In theory, you kind of become a capacitor when you build up static electricity. Your socks (or shoes) are the insulator, and the ground and your skin are the conductors. When you touch something connected to the ground, you usually yelp... but you are also rapidly discharge that electricity that you stored by being part of a capacitor.

Capacitive touch screens exploit the fact that your skin is a conductor. When you touch the screen, you create a tiny capacitor with some invisible electrodes underneath the surface of the glass. The screen detects that capacitor and registers a touch. But that detection gets a little crazy.

Detecting Capacitance Changes

There are a few ways to detect capacitance along a wire (which is basically what the sensors are under the screen). I'm going to cover two popular ways: drainage and radio frequency changes.

The simplest way to detect a capacitor is to give a wire a certain amount of energy, and detect how long it takes for that energy to fall down to zero volts. In practice, this isn't as common because it adds another delay to figuring out where a screen is touched.

The more common way is to apply alternating current to the wire. There are two tell-tale signs of capacitance here: if there is a capacitor along the wire, then the phase (timing) of the signal will change. Capacitors are greedy and taake time to fill up with energy. This adds a delay, and there are ciruits that can pick that up.

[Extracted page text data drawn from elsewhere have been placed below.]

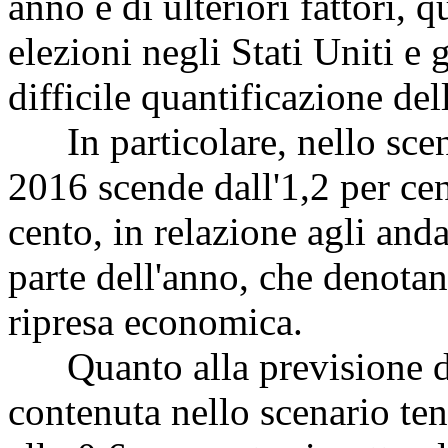
anno e di ulteriori fattori, qu
elezioni negli Stati Uniti e 
difficile quantificazione del
In particolare, nello scena
2016 scende dall'1,2 per cen
cento, in relazione agli and
parte dell'anno, che denotan
ripresa economica.
Quanto alla previsione di 
contenuta nello scenario tend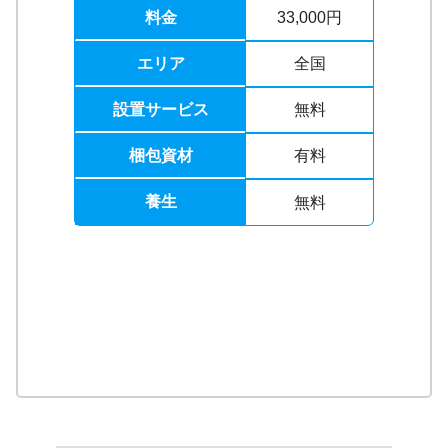
料金
33,000円
エリア
全国
設置サービス
無料
梱包資材
有料
養生
無料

Additionally, any capacitors along the wire will oppose voltage changes. If the voltage is constantly changing, like it is with alternating current, the capacitor will essentially modify the frequency of the output.

Mutual Capacitance Screens

Mutual Capacitance screens are made of a grid of wires, like digital resistive ones. One layer contains driving lines, with A/C current, while the other contains sensing lines. They're separated by an insulator again, and every second, they switch on one of the rows while detecting capacitance on all the columns.

When nothing is touching the screen, the active line in the driving line layer creates a capacitor with the sensing lines. The phone knows what the capacitance is normally.

When you put your finger on the screen, you modify the capacitance at a particular point, and when the screen turn on the row under your finger, the column underneath will detect an abnormal capacitance. The screen will then register a touch there.

The timing aspect allows the screen to register multiple touches accurately. Even if you have your finger along the same driving line, two distinct sensing lines will still pick up abnormal capacitance.

Self Capacitance Screens

These work a lot like mutual capacitance screens, but think of each row and column as acting indepently. They're always detecting capacitance, but with the phone itself as the other capacitor; not another row. Again, when you touch the screen, it registers an abnormal capacitance on the screen at a certain row and column.

However, these suck at multitouch, and most touchscreens are mutual capacitance screens that act as self capacitance only when the screen is off.

Summary

Most screens out in the world today are capacitance screens... like the one on your phone.

• Most touchscreens include a layer of driving lines and sensing lines.

• Turning on one driving line at a time allows you to sense the position of the touch on the X axis, and sensing on all columns at the same time on the Y axis. Turning on one line at a time also allows you to do multitouch.

• Capacitance is detected by changes in frequency of an oscillator or attenuation of an AC signal.

The Significance of this Article Being Posted Now

This is the first article I've originally written on this website since 2021. The Andy Explains Tech vision has lived on for 5 years... well... until I accidentally fried my server and then re-established it on my personal page... but yeah.. you get it. So my writing skills might be rusty, my grammar worn after 5 long years of corporate jobs and college classes, and my explanations slightly AI-ified... But I'm going to do my best.

This incarnation is going to have higher quality content. Moving away from the legacy PHP CMS I wrote will allow me to add videos and more interactive content too.